> READING PASSAGE:
»»
COVAR_SAMP Function

covar_samp(y, x)

Description

The COVAR_SAMP function computes the sample covariance between two numeric columns. Covariance measures the degree to which two variables change together. Sample covariance uses (n-1) as the denominator and is an unbiased estimator of the population covariance.

Parameters

  • y: A numeric expression serving as the dependent variable. Must be a numeric type that can be cast to DOUBLE.
  • x: A numeric expression serving as the independent variable. Must be a numeric type that can be cast to DOUBLE.

Return Type

  • Returns a DOUBLE value representing the sample covariance.
    • Positive value: x and y tend to change in the same direction (positive correlation)
    • Negative value: x and y tend to change in opposite directions (negative correlation)
    • Close to 0: weak correlation between variables

Notes

  • During computation, NULL values are ignored.
  • If there are fewer than 1 valid data point, returns NULL.
  • Sample covariance uses the formula with denominator (n-1) and is an unbiased estimator of the population covariance. With small sample sizes, the variability (variance) of sample covariance tends to be larger.
  • When n is large, the difference between sample covariance and population covariance is negligible.

Examples

  1. Basic usage: compute sample covariance
SELECT covar_samp(c1, c2)
FROM VALUES (1, 1), (2, 2), (2, 2), (3, 3) AS tab(c1, c2);
+--------------------+
| covar_samp(c1, c2) |
+--------------------+
| 0.6666666666666666 |
+--------------------+
  1. Comparison with population covariance
SELECT covar_pop(c1, c2), covar_samp(c1, c2)
««
> DATASET CONTENT:
»»
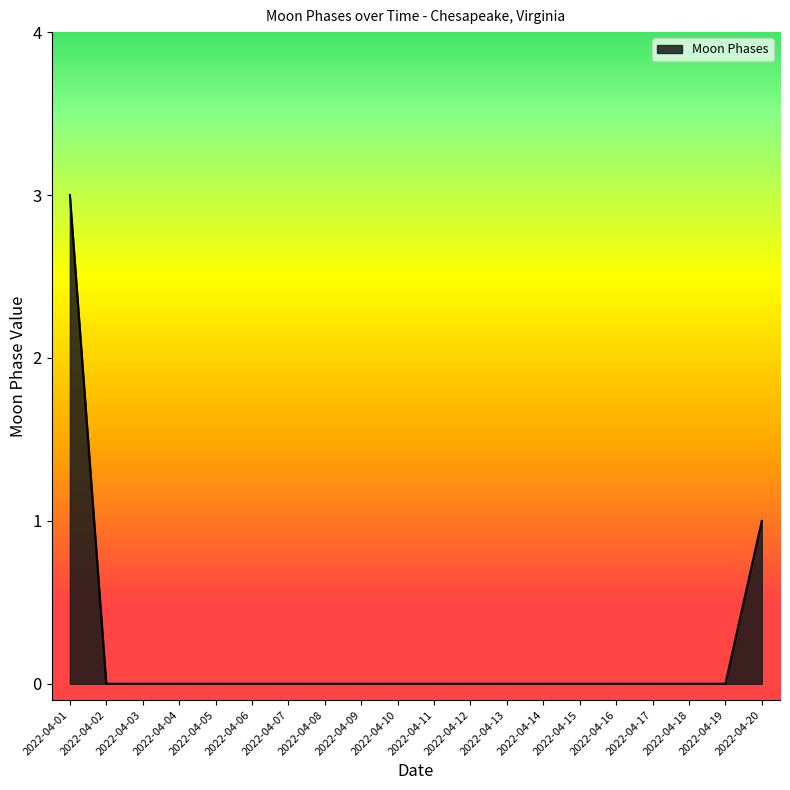

What is the sum of all values?

4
««
> EXERCISE:
Go on with the COVAR_SAMP function reference, starting right after its last line.

> WRITTEN ANSWER:
FROM VALUES (1, 1), (2, 2), (2, 2), (3, 3) AS tab(c1, c2);
+-------------------+--------------------+
| covar_pop(c1, c2) | covar_samp(c1, c2) |
+-------------------+--------------------+
| 0.5               | 0.6666666666666666 |
+-------------------+--------------------+
  1. Perfect positive correlation data
SELECT covar_samp(x, y)
FROM VALUES (1, 2), (2, 4), (3, 6), (4, 8) AS t(x, y);
+--------------------+
| covar_samp(x, y)   |
+--------------------+
| 3.3333333333333335 |
+--------------------+
  1. Perfect negative correlation data
SELECT covar_samp(x, y)
FROM VALUES (1, 8), (2, 6), (3, 4), (4, 2) AS t(x, y);
+---------------------+
| covar_samp(x, y)    |
+---------------------+
| -3.3333333333333335 |
+---------------------+
  1. NULL values are ignored
SELECT covar_samp(x, y)
FROM VALUES (1, 1), (2, NULL), (3, 3), (NULL, 4), (5, 5) AS t(x, y);
+-------------------+
| covar_samp(x, y)  |
+-------------------+
| 4.0               |
+-------------------+
  1. Compute sample covariance by group
SELECT
  product,
  covar_samp(price, sales_volume) as price_sales_covar
FROM VALUES
  ('A', 10, 100),
  ('A', 20, 80),
  ('A', 30, 60),
  ('B', 15, 50),
  ('B', 25, 40),
  ('B', 35, 30)
AS sales(product, price, sales_volume)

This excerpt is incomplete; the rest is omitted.